Church And State

Posted by Guest Writer on January 2, 2012 under Why | 2 Comments to Read

by Paul R. Green Jr.

Don’t FAIL to ask a candidate why he or she believes what he or she believes

Church leaders often are under pressure from the government (Attorneys General or IRS, to name a few departments) to not involve themselves in providing parishioners access to information to make up their own minds about candidates or ballot issues.

They claim that pastors, by doing so, are in violation of what has become known as “separation of church and state.” Typically this is done whenever someone does not want a person who professes Christ as their Lord and Savior to use the doctrine of the faith as foundation for their choosing between competing points of view or candidates.

There are two problems with this so called doctrine:

1. Pastors have a God-given right and responsibility to preach and teach “thus sayeth the Lord” from the pulpit and parishioners have a corresponding right to “choose ye this day who you will serve” relative to moral issues.

2. The term, “separation of church and state,” is a misnomer. It implies that a Christian’s faith is somehow outside of or otherwise “attached” to the follower of Christ rather than it being from within as the Holy Bible tells us, because our “body is the temple of the Holy Ghost [Spirit]” – the place where God resides within us — and “… ye are not our own.”. (1 Cor. 6:19)

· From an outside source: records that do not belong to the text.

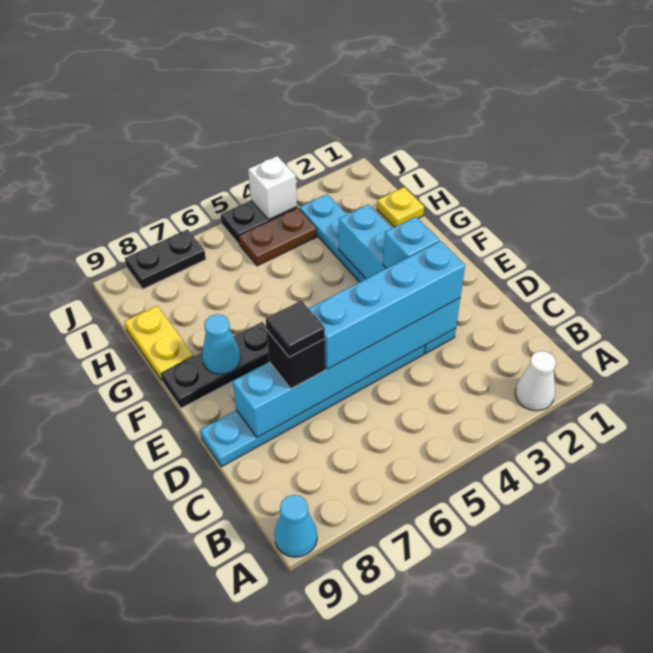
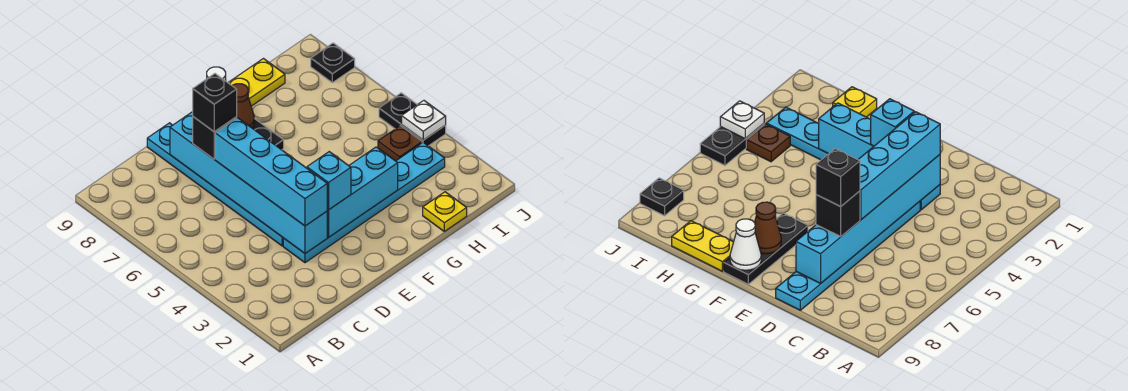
white 1x1 cone [515,351,556,411] -> white 1x1 cone moved to [730,219,761,270]
cyan 1x1 cone [274,495,317,557] -> none
black 1x1 tile [266,301,325,357] -> black 1x1 brick [193,74,237,132]
cyan 1x1 cone [202,314,241,374] -> brown 1x1 cone [232,84,254,128]
brown 1x2 plate [239,208,317,266] -> brown 1x1 plate [378,126,422,161]
white 1x1 brick [248,156,297,220] -> white 1x1 plate [402,101,446,140]
black 1x2 plate [125,229,206,289] -> black 1x1 plate [311,43,355,83]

Christianity therefore is the essence of a Christian’s being. It is his or her character. It is the foundation for their decision making, and as such, is who Christians are. And since they cannot be separated from themselves, the idea that they should not bring to the table who they are is ridiculous.

I believe that the intent of this effort to separate church from state has two purposes:

1. To remove the God who judges both behavior and persons from the discourse even in the house dedicated to his honor and glory.

2. To curtail the influence (especially in the political arena) of those who profess to be Christians so as to move an agenda forward that is contrary to God’s revealed word.

To further present this, I now will provide you with my definitions of two terms: position and opinion.

1. Position: taken where the proof is inviolate and a conclusion can be made.

2. Opinion: given when there exists the ability to have more than one conclusion

Why are these definitions important? Because we need to remain vigilant and because candidates for office who stridently cite scientific studies, poll data, etc., as authority for their position on secular issues, even though the so called “experts” they cite may disagree among themselves, must similarly be made to cite their authority for their position on moral issues.

I contend that there are one or the other of two main reasons candidates might profess agreement with a bible-based position but not cite the bible as their source:

1. Their position was derived at by happenstance and represents only the opinion they have arrived at without the use of an absolute standard.

2. Their position truly is taken from God’s Word, but they are ashamed of the author of the truth they speak because they fear man more than they fear God.

Scripture, however, admonishes us against this. We are to fear God and not man (Mt. 10:28) and to “Be not thou therefore ashamed of the testimony of our Lord . . . but be though partaker of the afflictions of the gospel according to the power of God.” (2 Timothy 1:8)

Christians therefore need to be wary of those who merely present an opinion that, in truth, just happens to agree with the biblical principle that applies, but that may only be a matter of expedient personal choice or preference and not necessarily a position someone is committed to as we would be as non-ashamed persons indwelled with the Holy Spirit.

The fact that there is no standard against which a candidate may come to a conclusion other than what is in his or her own mind is even more egregious with regard to moral issues than it is were the issue to be a secular one. And both are inconsistent with representing the public interests.

And even worse, if some who truly are Christians are fearful of or ashamed to publicly acknowledge such and therefore withhold boldly speaking about what they know to be true; they thereby cause other Christians to struggle to identify them.

As for me, I take positions on moral issues based upon my understanding of God’s Word and am not ashamed. (Please note that this does not imply that I received a unique revelation from God, merely a revelation that is consistent with that received by others who know and love the Lord as do I, and who then have studied His Word to show themselves “approved.”)

[This is an updated extract from the paper, Traditional Family Values, written by Paul R. Green Jr. in July, 2006 while he was the Republican Party general election nominee for the California State Senate District 6 (Sacramento County). Paul is a member of and former adult Sunday school teacher at Faith Baptist Tabernacle, North Highlands, CA. He also served as interim pastor of First Filipino Baptist Church in Los Angeles, CA for one year while a member of the United States Air Force stationed in El Segundo, CA at the Los Angeles Air Force Station (now Air Force Base).]

Bookmark and Share

  • kentarch said,

    Arguments regarding separation of church and state also apply to shariah law and any government that involves the Vatican. For example, arguments used in these decisions can be used to defend against Islam and the Vatican:

  • Larry Miller said,

    This is an interesting point. It is a point ignored by our politically correct leaders who only see Christians as a threat to their power. On the other hand, while I may not agree with everything coming out of the Vatican, the Roman Catholic Church is not attempting to subjugate our country and is a positive influence in the struggle for human life and dignity.